■ **Your task**
Check each line of the listing below for the string "FARMFLEX", and copy the ones that have it.
(Raw data Opens)
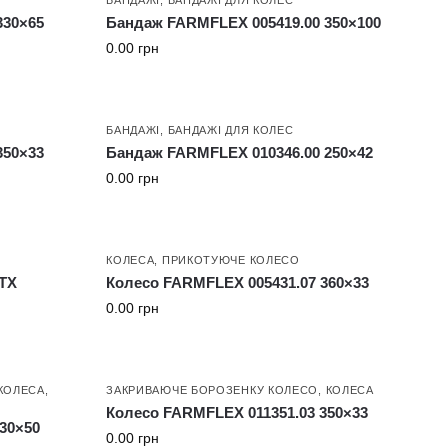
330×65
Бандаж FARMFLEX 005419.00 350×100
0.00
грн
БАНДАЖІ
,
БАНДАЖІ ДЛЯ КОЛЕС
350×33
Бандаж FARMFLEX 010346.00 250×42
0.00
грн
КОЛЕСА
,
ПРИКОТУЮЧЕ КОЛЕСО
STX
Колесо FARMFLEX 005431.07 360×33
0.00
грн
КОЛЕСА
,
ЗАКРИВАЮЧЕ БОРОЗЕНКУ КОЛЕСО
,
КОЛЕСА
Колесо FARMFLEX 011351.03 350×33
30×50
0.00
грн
(Raw data Closes)
(Raw data Opens)
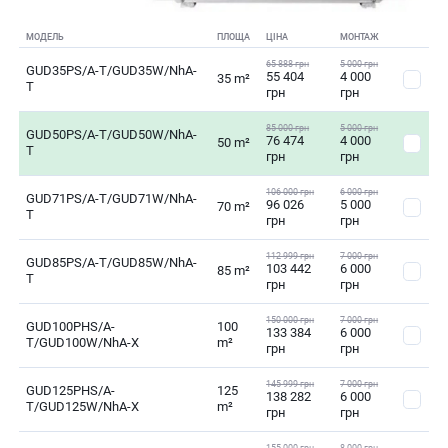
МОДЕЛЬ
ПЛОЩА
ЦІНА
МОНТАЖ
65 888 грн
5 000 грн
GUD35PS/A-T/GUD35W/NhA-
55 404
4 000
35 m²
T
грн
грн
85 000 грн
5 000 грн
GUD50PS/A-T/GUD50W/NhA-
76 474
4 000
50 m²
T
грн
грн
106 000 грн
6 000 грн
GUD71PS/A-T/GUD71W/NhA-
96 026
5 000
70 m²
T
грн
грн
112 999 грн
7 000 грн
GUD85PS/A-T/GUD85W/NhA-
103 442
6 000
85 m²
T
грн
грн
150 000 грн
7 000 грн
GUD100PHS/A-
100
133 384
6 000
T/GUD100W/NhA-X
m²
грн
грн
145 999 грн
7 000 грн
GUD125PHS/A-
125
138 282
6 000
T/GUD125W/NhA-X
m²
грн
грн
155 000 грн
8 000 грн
(Raw data Closes)
■ **Task output**
Бандаж FARMFLEX 005419.00 350×100
Бандаж FARMFLEX 010346.00 250×42
Колесо FARMFLEX 005431.07 360×33
Колесо FARMFLEX 011351.03 350×33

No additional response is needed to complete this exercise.